Renan, Joseph Ernest
RENAN, JOSEPH ERNEST
Orientalist and philosopher; b. Trégiuer, Brittany, France, Feb. 28, 1823; d. Paris, Oct. 2, 1892. When Ernest (as he was ordinarily called) was only five years old, the corpse of his fisherman father was found on the seashore at Esqui. Thereafter the youth owed much to the devoted interest that his sister Henriette, 12 years his senior, took in him. Through her intervention, after his early education in the parochial school at Regier, he received a scholarship to study at the Sulpician minor seminary of St. Nicolas da Chardonnet, then recently founded by F. dupanloup. He continued his studies for the priesthood at the major seminaries of Issy and Saint Sulpice, Paris. In the latter place he studied Scripture, Hebrew, and Syriac under A. M. Le Hir. But in 1845 he gave up the idea of becoming a priest. After a short stay at the Oratorian college in Stanislas, he took the post of prefect of studies at the school of M. Crouzet. There he began his lifelong friendship with one of the students who was to become an illustrious chemist, P. E. M. Berthelot. Meanwhile, he continued his university studies and received the degree of fellowship in philosophy.
In 1848 he published his first work, the Histoire des langues sémitique, which won for him the Prix Volney and made him known as an Orientalist in the scientific world. It was at this time also that he wrote the Avenir de la Science, which, however, was not published until 1890. The period of October 1849 to June 1850 he spent on an archeological mission in Italy. In 1851 he was appointed to a post in the manuscript department of the Bibliothèque Nationale in Paris, and in 1852 he received the doctorate in literature. In 1856 he married the niece of the artist Ary Scheffer. From 1860 to 1861 he was engaged in an archeological expedition in Phoenicia. There he began his famous Vie de Jésus (Life of Jesus), and there also his sister Henriette, who had urged him to write this work, died. Appointed a professor of Hebrew at the Collège de France in 1862, he made bold in his opening lecture to speak of Jesus as merely "an incomparable man." The scandal and protestations caused by this cost him this professorship until 1870, when, at the fall of the Empire, he was reinstated. After a second archeological expedition in the East from 1864 to 1865, he was chosen in 1879 to take the place of Claude Bernard in the Académie Française, and in 1879 he became the director of the Collège de France. His funeral, held at the expense of the state, was a purely civil affair.

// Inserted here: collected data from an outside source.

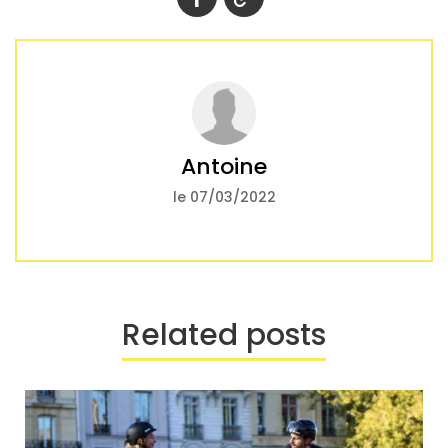
Antoine
le 07/03/2022
Related posts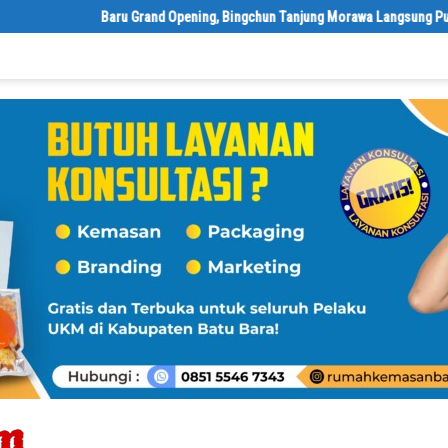
‎Baru Grand Opening, Bingchun Tanjung Morawa Langsung Punya 5 Franc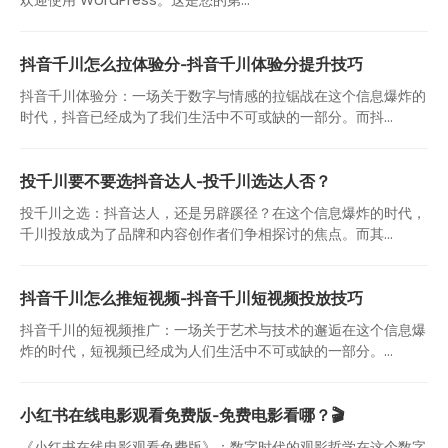
抖音千川怎么拉体验分-抖音千川体验分提升技巧
抖音千川体验分：一场关于数字与情感的拉锯战在这个信息爆炸的
时代，抖音已经成为了我们生活中不可或缺的一部分。而抖...
投千川要不要选抖音达人-投千川选达人否？
投千川之选：抖音达人，还是另辟蹊径？在这个信息爆炸的时代，
千川投放成为了品牌和内容创作者们争相探讨的焦点。而其...
抖音千川怎么推短视频-抖音千川短视频投放技巧
抖音千川的短视频推广：一场关于艺术与技术的邂逅在这个信息爆
炸的时代，短视频已经成为人们生活中不可或缺的一部分。...
小红书在线电影观看免费版-免费电影看哪？🎬
《小红书在线电影观看免费版》：数字时代的观影哲学在这个数字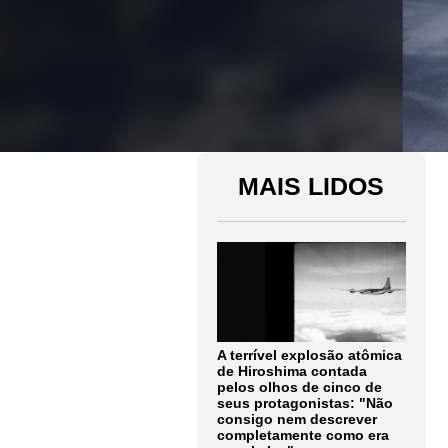
MAIS LIDOS
A terrível explosão atômica
de Hiroshima contada
pelos olhos de cinco de
seus protagonistas: "Não
consigo nem descrever
completamente como era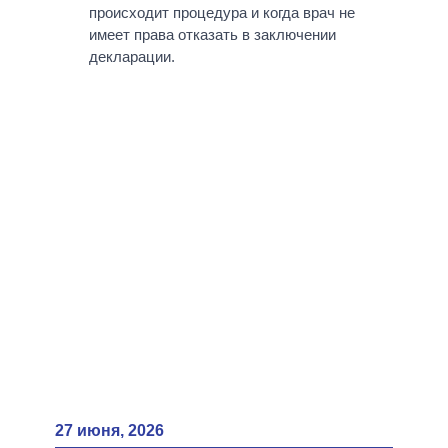
происходит процедура и когда врач не
имеет права отказать в заключении
декларации.
27 июня, 2026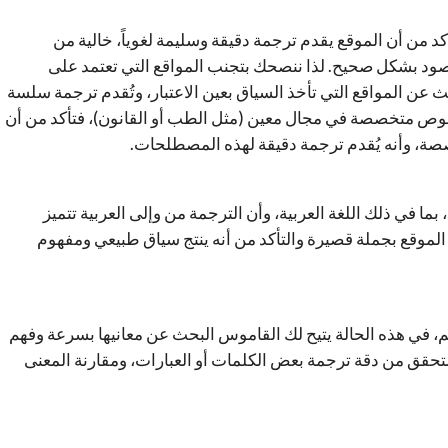
أكد من أن الموقع يقدم ترجمة دقيقة وسليمة لغوياً، خالية من
المقصود بشكل صحيح. لذا ننصحك بتجنب المواقع التي تعتمد على
ث عن المواقع التي تأخذ السياق بعين الاعتبار، وتُقدم ترجمة سلسة
نصوص متخصصة في مجال معين (مثل الطب أو القانون)، فتأكد من أن
صة، وأنه يُقدم ترجمة دقيقة لهذه المصطلحات.
 في ذلك اللغة العربية، وأن الترجمة من وإلى العربية تتميز
ر الموقع بجملة قصيرة والتأكد من أنه ينتج سياق طبيعي ومفهوم
 في هذه الحالة يتيح لك القاموس البحث عن معانيها بسرعة وفهم
حقق من دقة ترجمة بعض الكلمات أو العبارات، ومقارنة المعنى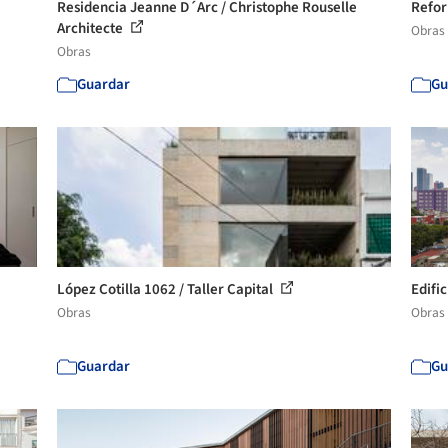
Residencia Jeanne D´Arc / Christophe Rouselle
Refor
Architecte
Obras
Obras
Guardar
Gu
López Cotilla 1062 / Taller Capital
Edifi
Obras
Obras
Guardar
Gu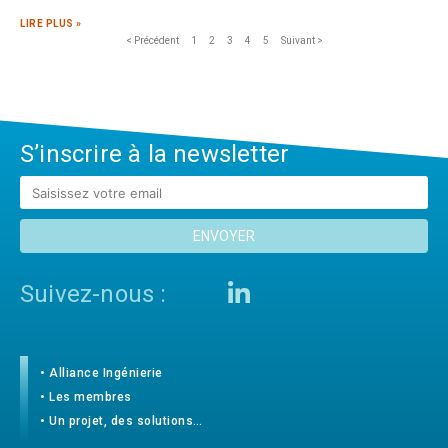
LIRE PLUS »
< Précédent
1
2
3
4
5
Suivant >
S’inscrire à la newsletter
ENVOYER
Suivez-nous :
• Alliance Ingénierie
• Les membres
• Un projet, des solutions…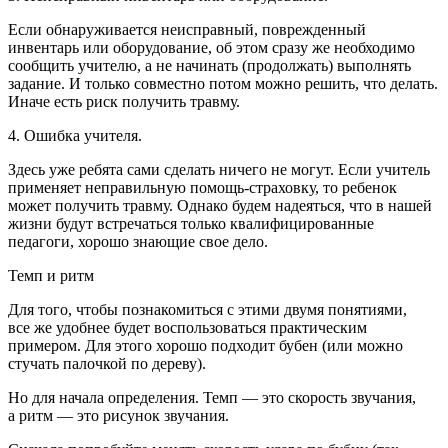
Если обнаруживается неисправный, поврежденный
инвентарь или оборудование, об этом сразу же необходимо
сообщить учителю, а не начинать (продолжать) выполнять
задание. И только совместно потом можно решить, что делать.
Иначе есть риск получить травму.
4. Ошибка учителя.
Здесь уже ребята сами сделать ничего не могут. Если учитель
применяет неправильную помощь-страховку, то ребенок
может получить травму. Однако будем надеяться, что в нашей
жизни будут встречаться только квалифицированные
педагоги, хорошо знающие свое дело.
Темп и ритм
Для того, чтобы познакомиться с этими двумя понятиями,
все же удобнее будет воспользоваться практическим
примером. Для этого хорошо подходит бубен (или можно
стучать палочкой по дереву).
Но для начала определения.
Темп — это скорость звучания,
а ритм — это рисунок звучания
.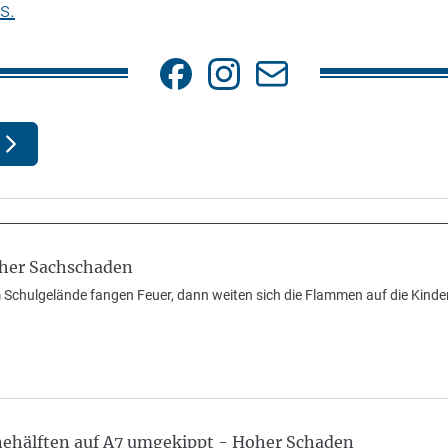
s.
oher Sachschaden
 Schulgelände fangen Feuer, dann weiten sich die Flammen auf die Kinder
ehälften auf A7 umgekippt - Hoher Schaden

Among his abundant literary production, his chief work is L'Histoire de origines du christianisme in seven volumes, embracing (1) Vie de Jésus (1863), (2) Les Apôtres (1868), (3) Saint Paul (1869), (4) L'Anté-christ (1873), (5) Les Évangiles et la seconde génération chrétienne (1877), (6) L'Église chrétienne, and (7) Marc-Aurèle et la fin du monde antique (1881). The style of Renan's language was largely responsible for the attraction that his works held for his contemporaries and later generations; his writings are always clear and smooth, rhythmic and interesting. While he made lasting contributions as a Semitic philologist, his value as a historian and exegete is much less—mostly that of a dilettante. Dazzled by the new science of the 19th century and the novel higher criticism of the Bible, Renan exchanged his Christian faith for skepticism, rationalism, and romanticism. Although he often changed his opinions on many points, he remained steadfast on one—the denial of the supernatural, the divinity of Christ, and the existence of a transcendent God.
Bibliography: Oeuvres complètes, ed. h. psichari, 9 v. (Paris 1947–60). j. chaix-ruy, E. Renan (Paris 1956), with full bibliog. of Renan's works. w. f. barry, Ernest Renan (New York 1905). l. f. mott, Ernest Renan (New York 1921). m. j. lagrange, Christ and Renan: A Commentary on Ernest Renan's "The Life of Jesus," tr. m. ward (New York 1928).